ChatGPT Now Reads Your Entire Chat History in Its Sleep. Cozy!

ChatGPT Now Reads Your Entire Chat History in Its Sleep. Cozy!

OpenAI's old memory system worked like a notebook you had to write in yourself. Dreaming V3 works like a roommate who reads your journal while you sleep, learns everything about you, and promises to only use it to be more helpful. Totally normal. Very fine.

The Background Process That Never Forgets Anything You Ever Said

OpenAI began rolling out Dreaming V3 to ChatGPT Plus and Pro subscribers on June 4, 2026. Unlike the previous saved-memories system — which required users to explicitly instruct ChatGPT to remember something — Dreaming V3 runs as an asynchronous background process that continuously analyzes a user's entire conversation history and synthesizes a unified memory state, updated automatically over time.

The system handles temporal context intelligently: if a user once told ChatGPT they were "going to Singapore in July," Dreaming V3 automatically converts that entry to "went to Singapore in July 2026" after the date passes. Performance gains are dramatic — factual recall jumped from 41.5% to 82.8%, preference adherence from 31.4% to 71.3%, and time-sensitive context accuracy from 9.4% all the way to 75.1%, all at 5x lower compute cost than the previous architecture.

Power Features, and One Very Unsettling Privacy Footnote

The synthesized memory profile is injected into the system prompt at the start of every new conversation, meaning ChatGPT arrives already knowing your habits, projects, travel history, and preferences without a single prompt from you.
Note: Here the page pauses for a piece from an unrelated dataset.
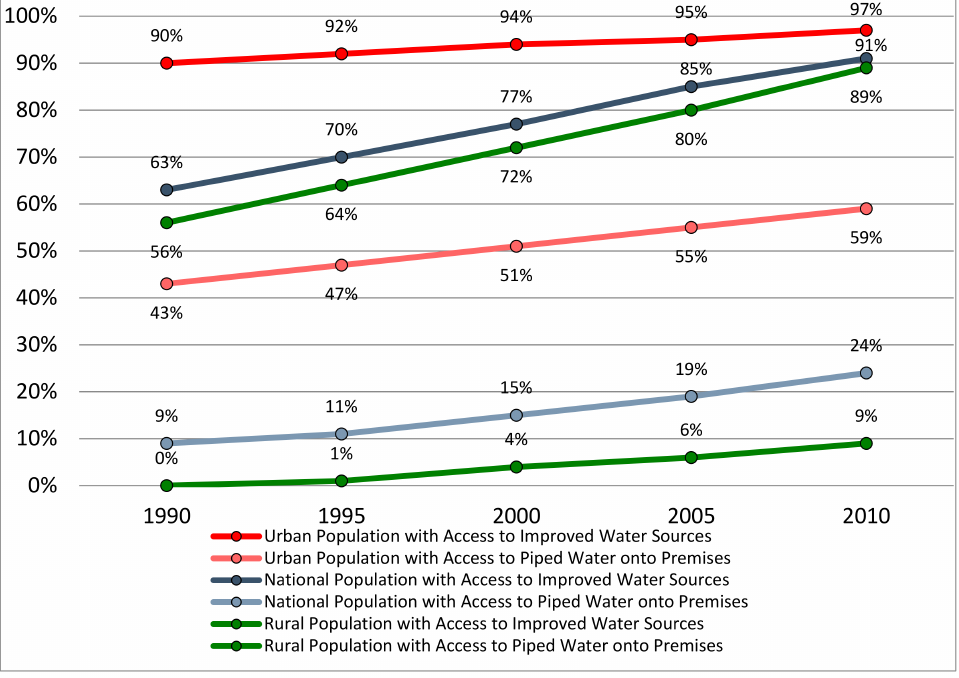
Figure 4. Detailed Vietnam’s Longitudinal Changes in Access to Improved Water Sources. Source: (UNICEF and WHO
New controls include a Memory Summary page, Gmail inbox integration for Plus and Pro users in supported regions, and source-level transparency for what the system recalls. That sounds reasonable until you read the fine print: OpenAI has acknowledged that the Memory Summary page "may not include everything ChatGPT remembers" — a curious qualifier for a privacy control.

Security researchers have flagged a prompt injection risk: malicious content encountered via third-party sources — a shared document, a linked webpage — could potentially update the persistent memory state across future sessions. Separately, disabling saved memories does not disable the "Improve the model" training toggle, which requires an independent opt-out. Free-tier and international users receive the rollout by late July 2026.

Dreaming V3 is a genuine leap in conversational AI personalization. Just read the settings page carefully before it decides that terse 2024 exchange with a customer service bot is foundational personality context forever.